Луны морозные узоры. Часть 1 | страница 16




Во имя Серебряной, это-то здесь при чем?!


— Только женщинам высокого рода дозволено брать второго супруга по своему выбору, — поправила я осторожно. — Но это обычай моей родины и здесь, в Афаллии, значения он не имеет так же, как и необходимость скрывать лицо невесты до свадьбы.


— Весьма похвально с вашей стороны, — интонация сочилась ядом, откровенным, без попыток замаскировать его светской любезностью.


Принц отпустил мою руку, мы, следуя фигурам танца, отступили друг от друга, повернулись к паре позади нас. Я заученным движением протянула руку темноволосой девушке в красном платье, встретила полный любопытства взгляд ее карих, почти черных глаз. Наши пальцы, ладони не соприкасались, замерли, будто уткнувшиеся в невидимую преграду. Шаг к девушке, шаг назад, перемена рук и снова шаг вперед. Круг, неспешный, неполный, и я встала рядом с кавалером девушки, а она заняла место подле принца. Они не смотрели друг на друга, только перед собой, но я видела, как Александр нежно, трепетно взял даму за руку, как из его движений исчезла скованность, недовольство человека, вынужденного заниматься нелюбимым делом. Оглушенная словами наследника, его жестами, я едва ощутила, как новый партнер коснулся моих пальцев.


— Не обращай внимания, — услышала я тихий голос Мартена.
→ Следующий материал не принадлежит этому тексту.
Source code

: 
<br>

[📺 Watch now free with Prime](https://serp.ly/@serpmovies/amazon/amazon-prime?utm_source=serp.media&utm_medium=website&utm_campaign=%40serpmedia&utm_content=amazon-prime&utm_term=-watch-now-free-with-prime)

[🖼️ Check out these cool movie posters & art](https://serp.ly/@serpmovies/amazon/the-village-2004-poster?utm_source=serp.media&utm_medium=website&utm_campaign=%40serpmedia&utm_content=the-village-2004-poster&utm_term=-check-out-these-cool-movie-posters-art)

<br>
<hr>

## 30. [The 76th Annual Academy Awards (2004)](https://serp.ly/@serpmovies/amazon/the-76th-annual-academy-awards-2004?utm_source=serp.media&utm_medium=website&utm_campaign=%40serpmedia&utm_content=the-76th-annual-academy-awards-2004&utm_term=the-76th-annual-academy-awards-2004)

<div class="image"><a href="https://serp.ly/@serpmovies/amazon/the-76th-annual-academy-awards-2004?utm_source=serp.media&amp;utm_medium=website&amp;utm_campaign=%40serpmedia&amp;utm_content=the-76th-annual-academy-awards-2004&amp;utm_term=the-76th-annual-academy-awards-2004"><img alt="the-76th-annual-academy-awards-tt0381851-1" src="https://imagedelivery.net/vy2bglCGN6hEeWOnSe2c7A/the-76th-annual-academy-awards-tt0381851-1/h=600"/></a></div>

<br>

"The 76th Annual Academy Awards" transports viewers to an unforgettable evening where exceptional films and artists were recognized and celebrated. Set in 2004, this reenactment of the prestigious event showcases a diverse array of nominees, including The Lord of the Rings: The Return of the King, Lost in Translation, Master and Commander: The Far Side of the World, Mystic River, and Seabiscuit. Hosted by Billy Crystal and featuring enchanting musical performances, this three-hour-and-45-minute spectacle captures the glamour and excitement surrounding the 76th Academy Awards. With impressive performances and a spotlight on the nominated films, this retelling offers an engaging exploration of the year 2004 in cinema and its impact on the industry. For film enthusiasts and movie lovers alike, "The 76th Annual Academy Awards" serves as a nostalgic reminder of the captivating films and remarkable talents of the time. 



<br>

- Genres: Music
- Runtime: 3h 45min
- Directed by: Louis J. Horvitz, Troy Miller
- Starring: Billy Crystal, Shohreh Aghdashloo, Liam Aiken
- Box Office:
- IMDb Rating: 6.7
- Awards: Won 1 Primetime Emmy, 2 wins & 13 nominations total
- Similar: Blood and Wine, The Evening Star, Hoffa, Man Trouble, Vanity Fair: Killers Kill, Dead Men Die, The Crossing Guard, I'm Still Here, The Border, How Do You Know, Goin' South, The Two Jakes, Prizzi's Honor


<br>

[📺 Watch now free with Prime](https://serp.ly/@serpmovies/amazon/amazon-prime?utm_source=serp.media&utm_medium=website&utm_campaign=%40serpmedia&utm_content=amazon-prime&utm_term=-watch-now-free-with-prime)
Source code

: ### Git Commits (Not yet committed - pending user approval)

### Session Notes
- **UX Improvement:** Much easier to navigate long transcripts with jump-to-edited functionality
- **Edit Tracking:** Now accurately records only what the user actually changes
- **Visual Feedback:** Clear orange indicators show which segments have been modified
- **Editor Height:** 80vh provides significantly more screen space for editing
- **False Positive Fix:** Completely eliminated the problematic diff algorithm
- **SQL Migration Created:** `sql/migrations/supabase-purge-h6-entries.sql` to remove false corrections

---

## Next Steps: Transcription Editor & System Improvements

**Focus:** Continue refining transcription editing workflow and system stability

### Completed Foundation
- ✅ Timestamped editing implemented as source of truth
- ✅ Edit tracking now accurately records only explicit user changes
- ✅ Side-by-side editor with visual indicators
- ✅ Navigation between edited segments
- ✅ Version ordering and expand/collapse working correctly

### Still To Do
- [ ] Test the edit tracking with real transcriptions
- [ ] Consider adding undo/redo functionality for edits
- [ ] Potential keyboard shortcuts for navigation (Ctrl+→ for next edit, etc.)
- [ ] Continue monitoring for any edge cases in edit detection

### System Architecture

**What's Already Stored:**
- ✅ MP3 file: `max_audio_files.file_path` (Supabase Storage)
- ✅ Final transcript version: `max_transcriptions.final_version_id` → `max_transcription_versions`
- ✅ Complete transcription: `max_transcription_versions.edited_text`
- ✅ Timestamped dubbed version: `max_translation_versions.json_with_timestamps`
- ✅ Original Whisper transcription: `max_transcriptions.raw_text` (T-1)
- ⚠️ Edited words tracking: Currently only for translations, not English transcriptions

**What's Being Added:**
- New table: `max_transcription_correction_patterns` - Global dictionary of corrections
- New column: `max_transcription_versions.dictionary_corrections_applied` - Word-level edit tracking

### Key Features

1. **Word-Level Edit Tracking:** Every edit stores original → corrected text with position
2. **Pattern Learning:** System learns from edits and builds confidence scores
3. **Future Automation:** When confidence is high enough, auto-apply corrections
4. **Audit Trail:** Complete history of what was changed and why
Посмотрела искоса на мужчину рядом, подозревая смутно, что неспроста Мартен встал позади нас, неспроста встал в пару именно с этой дамой. Мы повернулись лицом друг к другу, и я заметила, какими взорами обменялись Александр и девушка. На устах обоих улыбка воздушная, счастливая, во взгляде радость, обещание.


— Она… — пытаюсь подобрать подходящее определение, — его наложница?


— Возлюбленная, — поправил Мартен. — Или, как у нас принято говорить, фаворитка. Впрочем, они влюблены друг в друга с детства, когда еще Изабелла состояла в свите Элеоноры, сестры Александра.


Принц и Изабелла не сводили друг с друга глаз, растягивали каждое прикосновение и, кажется, не замечали ничего и никого вокруг, словно укрывшись в своем мирке, невидимым для чужих взоров, предназначенном лишь для двоих. Я отвернулась, чувствуя себя уязвленной. Это не ревность, нет, но обида из-за столь откровенного, грубоватого пренебрежения. Наследник всему двору, иностранным послам и венценосным родителям демонстрировал, как неприятна, противна ему навязанная невеста, дикарка из страны, где разрешено такое возмутительное варварство как двоемужество, и как обожает он истинную даму своего сердца, давнюю возлюбленную, с которой ему — ах, какая трагедия, достойная баллад менестрелей и пера поэтов! — не суждено воссоединиться.